July 8, 2015
As Greece concludes its vote to reject IMF austerity measures and impossible “debt repayment mechanisms” and as the Puerto Rican debt cauldron bubbles off the shores of the United States, there is yet another country whose debts to private bankers, the IMF, and other “creditors” is about to come due – Ukraine.
Around the end of July, approximately $15.3 billion dollars of bonds will be due to be paid to a wide variety of creditors – government, IMF, and private holders. On July 26, however, Ukraine will be unable to pay the money it owes to those creditors.
Interestingly enough, when the Greek default hung in the air along with the possibility of the continued rejection of IMF austerity measures, compounded with the likelihood that the Greeks would begin to pursue a new policy of independence, sovereignty, and dirigism, the result was media and financier panic. That panic is not being played out over the Western airwaves when it comes to the question of Ukraine, however.
Indeed, another curious aspect to the looming Ukrainian default is the apparent haggling and scrambling on the part of the IMF to ensure that the country continues to implement austerity, pay its private creditors (except Russia), and pay the IMF while staying afloat, at least on paper. After all, when the Greeks announced (as the IMF later admitted in its own report) that the debt it owed was unpayable and unserviceable, the reactions from the IMF and the Eurogarchs were quite different – either make all the payments and implement all the austerity measures or face the wrath of the world financial elite.
The reason for the attempt at continued flotation of the Ukrainian state (not at the cost of austerity and privatization of course) might be because Ukraine is a necessary component to the Western strategy of aggression against Russia and the destruction of Novorossiya, a goal unlikely to be accomplished if the state collapses in on itself entirely.
However, the IMF and Western financier oligarchs have long drooled over the idea of privatizing Ukrainian factories, farmland, and essential services, a process that was already set in motion but which will be certainly accelerated if the Ukrainian government defaults on its loans. So the desire to keep the country afloat for destabilization and war purposes will likely be balanced with the desire to gut and privatize it.

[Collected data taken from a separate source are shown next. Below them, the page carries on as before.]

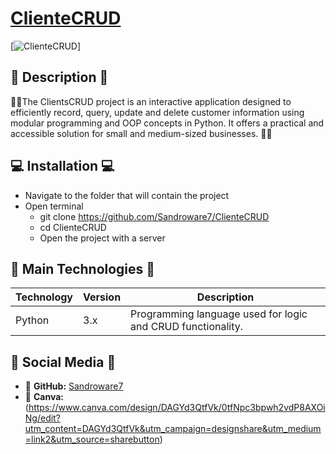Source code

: # [ClienteCRUD](........)

[![ClienteCRUD](......)]

## 📖 Description 📖
👨‍💻The ClientsCRUD project is an interactive application designed to efficiently record, query, update and delete customer information using modular programming and OOP concepts in Python. It offers a practical and accessible solution for small and medium-sized businesses. 👨‍💻

## 💻 Installation 💻
- Navigate to the folder that will contain the project
- Open terminal
  - git clone https://github.com/Sandroware7/ClienteCRUD
  - cd ClienteCRUD
  - Open the project with a server


##  🚀 Main Technologies 🚀
| Technology | Version | Description                                                |
| ---------- | ------- | ---------------------------------------------------------- |
| Python     | 3.x     | Programming language used for logic and CRUD functionality.|


##  🤳 Social Media 🤳
- 🐙 **GitHub:** [Sandroware7](https://github.com/Sandroware7)
- 🐙 **Canva:** (https://www.canva.com/design/DAGYd3QtfVk/0tfNpc3bpwh2vdP8AXOiNg/edit?utm_content=DAGYd3QtfVk&utm_campaign=designshare&utm_medium=link2&utm_source=sharebutton)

Interestingly enough, most of these loans are actually due to private creditors from the United States who have refused to take any haircut on the bonds they purchased before the Western-backed coup took place in Ukraine.
Still, the IMF Managing Director and her Deputy have since announced that it plans to continue its scheduled $17.5 billion support program so long as the country continues to implement the prescribed austerity policies and “restructuring” requirements.

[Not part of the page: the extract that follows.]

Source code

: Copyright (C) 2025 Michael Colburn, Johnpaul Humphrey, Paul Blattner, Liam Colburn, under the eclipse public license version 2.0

Regardless, Ukraine is in serious trouble.
As Jackson Diehl of the Washington Post writes,
Yet the European Union, which has committed $222 billion to bailing out Greece, has offered Ukraine $5.5 billion. The United States, which provided $20 billion to save Mexico from default and $18 billion for reconstruction in Iraq, has approved $3 billion in loan guarantees for Ukraine.
The paltry sums have placed the Kiev government at the mercy of foreign creditors holding $19 billion of its private debt — including the Russian government, which holds a $3 billion eurobond. Outside of Moscow, the biggest bondholders are U.S. hedge funds, including bottom-feeder Franklin Templeton. To meet the IMF’s plan, the government must extract $15 billion in relief from them over four years. But Franklin Templeton and its partners have refused to accept a reduction in principal, despite prodding from the IMF and the U.S. Treasury.
That leaves Ukraine facing the possibility of default as soon as the end of this month, and no later than September, when a $500 million bond falls due. Anders Aslund, an expert on the Ukrainian economy at the Atlantic Council, thinks Ukraine needs $10 billion in additional financing to survive the next two years. At best, it may get half of that.Thus, it looks like Europe and the world might now witness a Ukraine default only weeks after the Greek one. How this situation will be handled is anyone’s guess but we have to wonder whether or not the double team effort of the IMF and the US creditors is merely an attempt to impose emergency measure upon Ukraine and its governing structure so that it will more easily accept the crushing austerity measures and privatization schemes the IMF wishes to impose. Of course, there is also the possibility that the necessary lifeline of temporary credit will be extended so as to continue to use Ukraine as a spearhead against Russia.
What is known, however, is that neither the IMF nor international financiers tend to miss out on an opportunity to rape a nation over debts manufactured from thin air, especially when such an opportunity increases the power of those institutions over the nation and its people.